И тут же с жадностью приник к ее губам, что послушно распахнулись ему навстречу.
Он все еще смутно понимал то, что произошло с ним. Не знал, кем теперь являлся и что это означало для него как для вампира.
Ведь он все еще оставался одним из детей ночи. Древним. Мощь его анха была все так же велика, как и прежде, даже после того, как Аралишгаль лишила его половины темного божественного наследия. Вторую половину он разделил с Меланией, но и после этого в нем оставалась часть короля вампиров, убитого им много веков назад, и полная мощь Реджинальда Вечного Крика.
Это было много. Тьма, струящаяся в его крови, почти ничем не отличалась от той, которую он потерял. Она так же быстро залечила раненную Ландером ладонь, и от ожога уже не осталось даже следа.

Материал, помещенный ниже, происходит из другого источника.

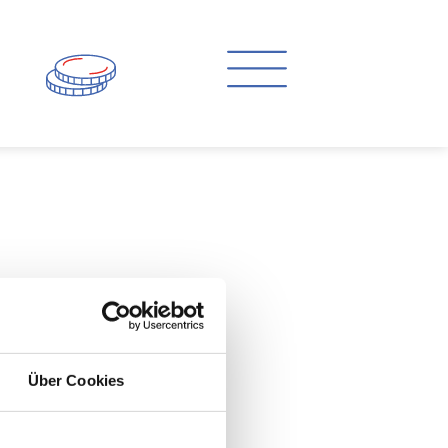
Menü
Über Cookies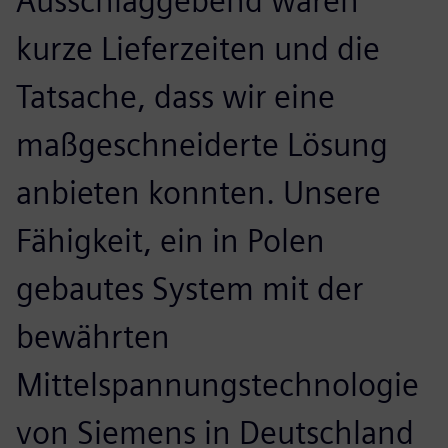
Ausschlaggebend waren
kurze Lieferzeiten und die
Tatsache, dass wir eine
maßgeschneiderte Lösung
anbieten konnten. Unsere
Fähigkeit, ein in Polen
gebautes System mit der
bewährten
Mittelspannungstechnologie
von Siemens in Deutschland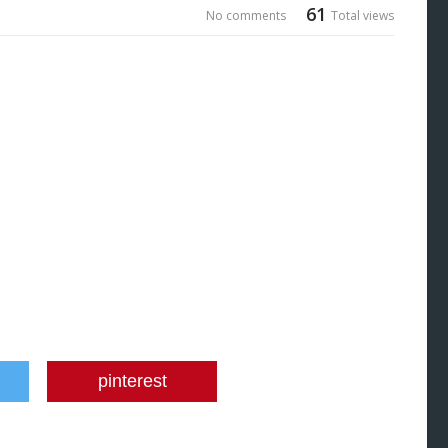
61
No comments
Total views
pinterest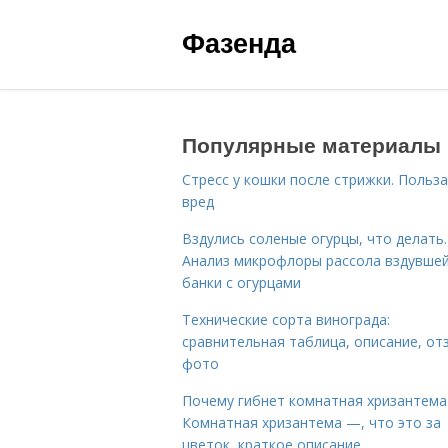
Фазенда
Популярные материалы
Стресс у кошки после стрижки. Польза
вред
Вздулись соленые огурцы, что делать.
Анализ микрофлоры рассола вздувше
банки с огурцами
Технические сорта винограда:
сравнительная таблица, описание, от
фото
Почему гибнет комнатная хризантема
Комнатная хризантема —, что это за
цветок, краткое описание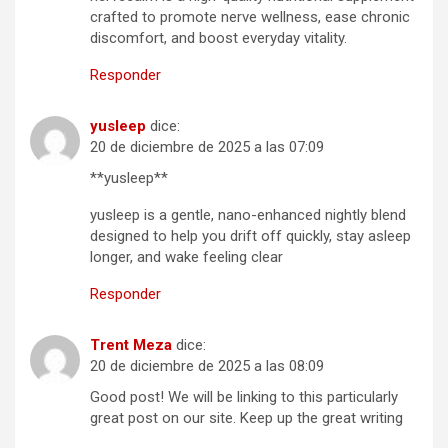
crafted to promote nerve wellness, ease chronic
discomfort, and boost everyday vitality.
Responder
yusleep
dice:
20 de diciembre de 2025 a las 07:09
**yusleep**
yusleep is a gentle, nano-enhanced nightly blend
designed to help you drift off quickly, stay asleep
longer, and wake feeling clear
Responder
Trent Meza
dice:
20 de diciembre de 2025 a las 08:09
Good post! We will be linking to this particularly
great post on our site. Keep up the great writing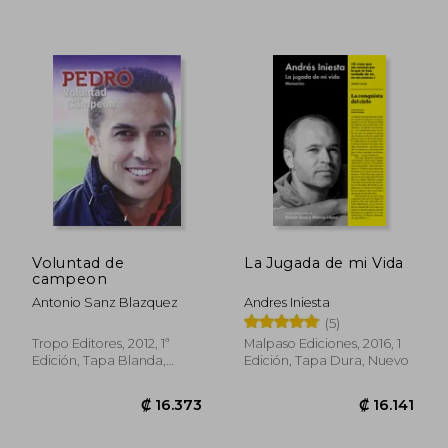
Voluntad de
La Jugada de mi Vida
campeon
Antonio Sanz Blazquez
Andres Iniesta
(5)
Tropo Editores, 2012, 1ª
Malpaso Ediciones, 2016, 1
Edición, Tapa Blanda,
Edición, Tapa Dura, Nuevo
Nuevo
₡ 14.617
₡ 14.7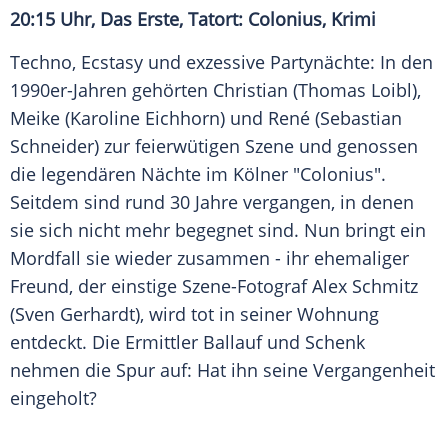
20:15 Uhr,
Das Erste
, Tatort:
Colonius
, Krimi
Techno, Ecstasy und exzessive Partynächte: In den
1990er-Jahren gehörten Christian (
Thomas Loibl
),
Meike (
Karoline Eichhorn
) und René (
Sebastian
Schneider
) zur feierwütigen Szene und genossen
die legendären Nächte im Kölner "Colonius".
Seitdem sind rund 30 Jahre vergangen, in denen
sie sich nicht mehr begegnet sind. Nun bringt ein
Mordfall sie wieder zusammen - ihr ehemaliger
Freund, der einstige Szene-Fotograf Alex Schmitz
(Sven Gerhardt), wird tot in seiner Wohnung
entdeckt. Die
Ermittler
Ballauf und Schenk
nehmen die Spur auf: Hat ihn seine Vergangenheit
eingeholt?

Казалось, что все было как прежде.
Однако прямо сейчас, рядом с Меланией, как никогда раньше Элиас ярко осознал, в чем разница.
Он был жив.
Жив.
Его сердце билось по-настоящему и могло в любой момент остановиться от какой-нибудь пустячной раны, несовместимой с человеческой жизнью. И хотя он все еще оставался сильнейшим из вампиров, он больше не был бессмертным.
Однако все это оставалось где-то на задворках его сознания. Сейчас он думал совсем о другом. Сжимая в руках хрупкое тело некромантки, зацеловывая каждый его миллиметр, срывая стоны с ее мягких губ, распахнутых как лепестки розы, он был невероятно счастлив. И не думал о том, что через пару часов это все может закончиться.
В тот миг некромантка вырвала его из темного плена размышлений, зарываясь в его волосах, пытаясь забрать инициативу в свои руки и расстегивая его рубашку. А Элиас еле слышно рассмеялся, ловко укладывая ее на импровизированную постель из травы, изолированной от холода и грязи пологом Тьмы. Затем обхватил тонкие женские запястья, задирая их высоко над ее головой.
Он целовал Меланию до умопомрачения, до потери сознания, до стонов и криков, которые не могли проникнуть сквозь колдовской шелк шатра, навсегда оставаясь внутри него. И когда он вновь стал с ней одним целым, осознал, что отныне всего мира ему будет мало, если рядом не станет его некромантки.
Только его некромантки…
В какой-то момент Элиас взглянул в глаза девушки, что смотрела на него, жадно хватая воздух влажными разгоряченными губами, и увидел в них отражение собственных кроваво-алых радужек.
Опустив веки, вампир резко выдохнул, вспоминая, что все еще оставался для Мелании нежитью. Все еще ощущал запах крови, чувствовал жажду, хотя теперь она была и на десятую долю не такой иссушающей, как прежде. Она не застилала взгляд, не мешала думать. Не пыталась управлять его сознанием.
Но Элиас в этот момент впервые не хотел, чтобы Мелания видела его прежним. Не хотел, чтобы она ощущала его слабость, с которой он прекрасно мог бороться.
А потому он закрыл глаза, но уже в следующий миг вдруг почувствовал, как маленькая ладонь касается его затылка, зарываясь в волосах и уверенно сжимая пряди. Как девушка заставляет его наклониться и коснуться губами собственной шеи с маленькой, горячо бьющейся жилкой над ключицей.